Exercise directions: Transcribe the part that opens with the line containing "O FTV Prima" and closes with the line containing "Google Play", with both of those lines included.

Text extractions by page:

*-*-*

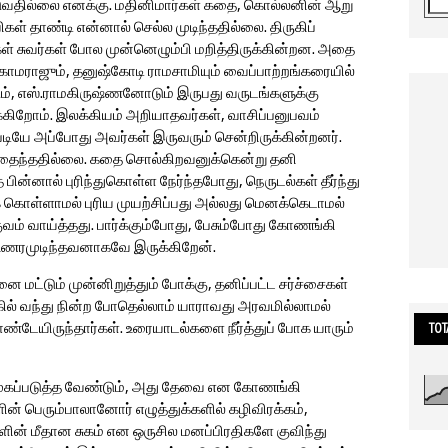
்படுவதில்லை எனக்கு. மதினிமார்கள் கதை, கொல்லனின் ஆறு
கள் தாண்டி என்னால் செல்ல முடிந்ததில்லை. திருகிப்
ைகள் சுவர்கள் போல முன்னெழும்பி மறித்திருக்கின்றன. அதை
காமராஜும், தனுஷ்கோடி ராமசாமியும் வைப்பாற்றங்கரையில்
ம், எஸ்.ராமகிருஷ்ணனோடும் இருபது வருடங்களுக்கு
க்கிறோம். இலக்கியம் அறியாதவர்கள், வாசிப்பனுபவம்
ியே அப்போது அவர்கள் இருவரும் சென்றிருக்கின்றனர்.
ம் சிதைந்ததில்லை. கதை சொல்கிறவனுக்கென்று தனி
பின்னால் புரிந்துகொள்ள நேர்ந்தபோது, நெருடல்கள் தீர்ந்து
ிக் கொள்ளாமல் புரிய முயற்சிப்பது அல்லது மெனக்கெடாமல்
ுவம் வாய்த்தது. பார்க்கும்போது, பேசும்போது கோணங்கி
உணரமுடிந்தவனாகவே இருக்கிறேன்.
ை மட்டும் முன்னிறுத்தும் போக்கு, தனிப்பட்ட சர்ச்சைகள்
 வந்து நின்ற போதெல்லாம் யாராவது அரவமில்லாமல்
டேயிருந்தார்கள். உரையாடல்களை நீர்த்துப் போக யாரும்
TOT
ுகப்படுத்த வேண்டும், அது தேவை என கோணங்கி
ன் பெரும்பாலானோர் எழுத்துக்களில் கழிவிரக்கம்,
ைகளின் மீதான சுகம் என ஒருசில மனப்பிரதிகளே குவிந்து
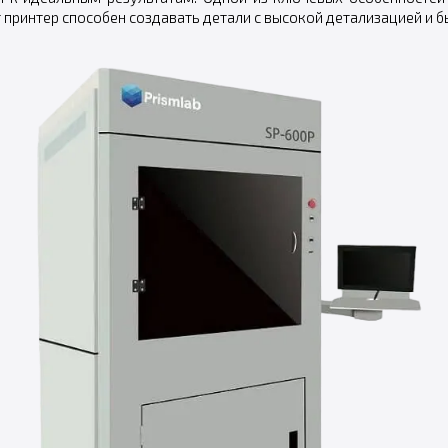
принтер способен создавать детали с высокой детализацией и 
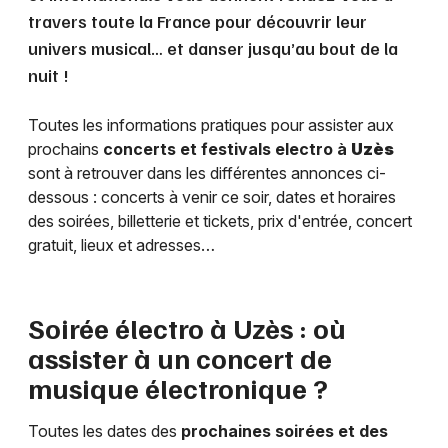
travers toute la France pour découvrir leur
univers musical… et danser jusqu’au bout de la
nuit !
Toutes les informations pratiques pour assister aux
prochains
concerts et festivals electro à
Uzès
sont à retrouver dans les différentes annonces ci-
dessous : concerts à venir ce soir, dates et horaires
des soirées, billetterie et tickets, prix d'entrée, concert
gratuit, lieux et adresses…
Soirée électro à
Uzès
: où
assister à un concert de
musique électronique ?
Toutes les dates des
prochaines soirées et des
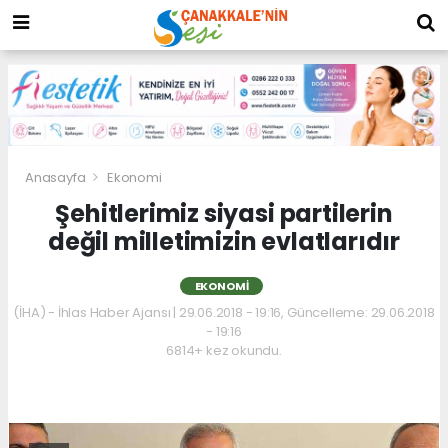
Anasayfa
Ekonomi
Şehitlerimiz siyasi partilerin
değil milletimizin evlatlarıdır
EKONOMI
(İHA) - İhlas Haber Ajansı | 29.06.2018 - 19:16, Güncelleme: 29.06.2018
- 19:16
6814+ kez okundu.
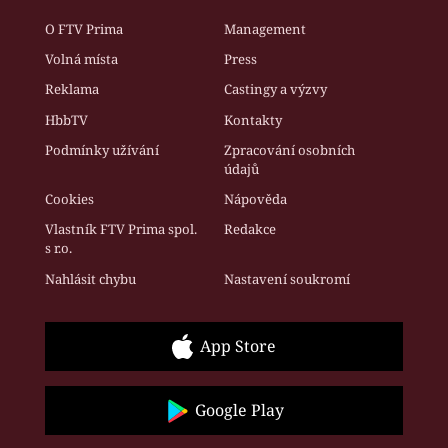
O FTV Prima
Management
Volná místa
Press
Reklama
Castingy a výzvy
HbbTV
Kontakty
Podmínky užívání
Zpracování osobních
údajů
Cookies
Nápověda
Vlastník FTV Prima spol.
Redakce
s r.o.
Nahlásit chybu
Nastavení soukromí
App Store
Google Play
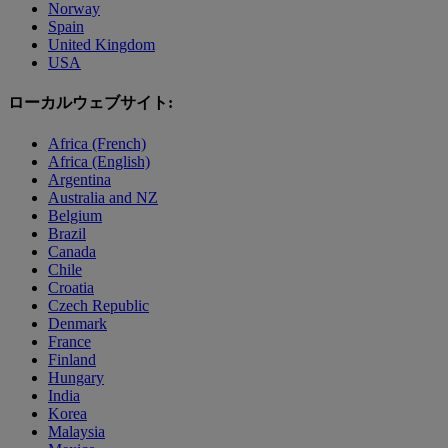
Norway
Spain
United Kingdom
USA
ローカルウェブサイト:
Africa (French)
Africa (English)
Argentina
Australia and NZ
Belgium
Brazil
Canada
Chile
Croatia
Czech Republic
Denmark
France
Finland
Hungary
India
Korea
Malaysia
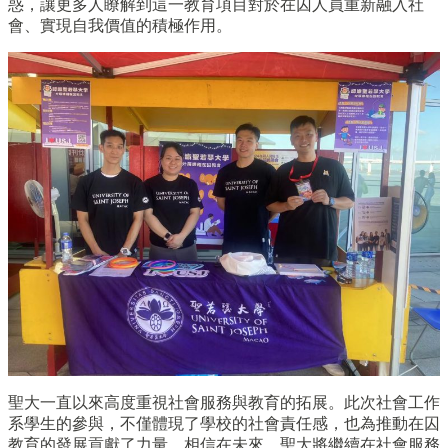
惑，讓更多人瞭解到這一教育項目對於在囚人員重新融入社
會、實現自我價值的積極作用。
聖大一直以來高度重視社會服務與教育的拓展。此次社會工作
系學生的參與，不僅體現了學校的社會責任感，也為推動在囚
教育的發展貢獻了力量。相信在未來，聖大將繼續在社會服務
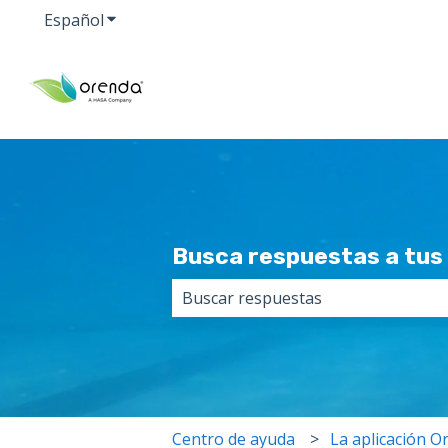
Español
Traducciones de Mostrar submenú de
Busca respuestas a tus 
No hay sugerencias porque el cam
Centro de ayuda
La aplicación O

*-*-*

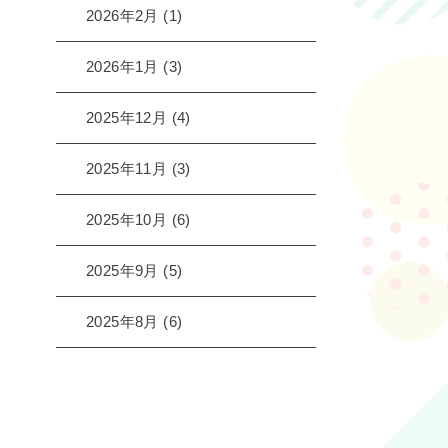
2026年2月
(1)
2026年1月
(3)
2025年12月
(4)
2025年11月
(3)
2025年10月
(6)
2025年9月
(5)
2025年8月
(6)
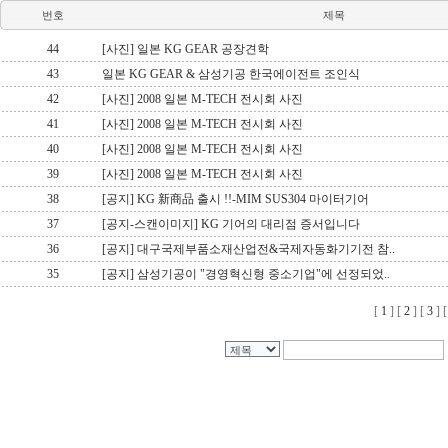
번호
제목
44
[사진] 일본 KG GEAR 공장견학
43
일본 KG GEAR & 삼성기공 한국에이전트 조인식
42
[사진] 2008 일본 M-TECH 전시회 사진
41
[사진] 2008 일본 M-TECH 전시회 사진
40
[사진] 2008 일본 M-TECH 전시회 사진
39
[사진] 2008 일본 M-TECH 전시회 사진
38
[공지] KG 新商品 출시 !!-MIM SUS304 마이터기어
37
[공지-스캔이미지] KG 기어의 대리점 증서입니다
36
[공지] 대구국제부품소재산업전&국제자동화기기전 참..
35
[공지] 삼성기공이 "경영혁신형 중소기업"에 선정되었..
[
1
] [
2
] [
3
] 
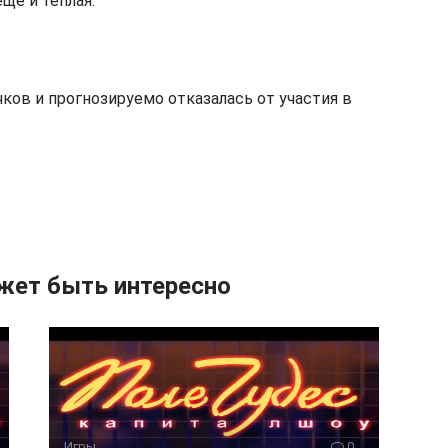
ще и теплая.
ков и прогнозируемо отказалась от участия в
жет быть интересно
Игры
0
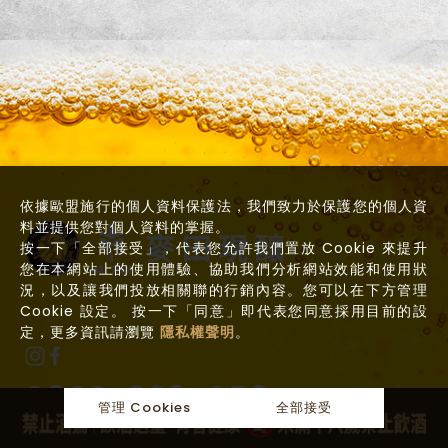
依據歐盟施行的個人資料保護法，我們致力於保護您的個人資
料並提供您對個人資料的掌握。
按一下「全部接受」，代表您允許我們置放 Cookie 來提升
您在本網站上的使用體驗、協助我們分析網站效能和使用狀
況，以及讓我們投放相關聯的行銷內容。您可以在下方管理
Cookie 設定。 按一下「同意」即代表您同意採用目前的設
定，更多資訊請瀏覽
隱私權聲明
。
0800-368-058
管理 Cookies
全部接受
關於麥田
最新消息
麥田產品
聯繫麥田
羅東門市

*-*-*

Task response:
O FTV Prima
Management
Volná místa
Press
Reklama
Castingy a výzvy
HbbTV
Kontakty
Podmínky užívání
Zpracování osobních
údajů
Cookies
Nápověda
Vlastník FTV Prima spol.
Redakce
s r.o.
Nahlásit chybu
Nastavení soukromí
App Store
Google Play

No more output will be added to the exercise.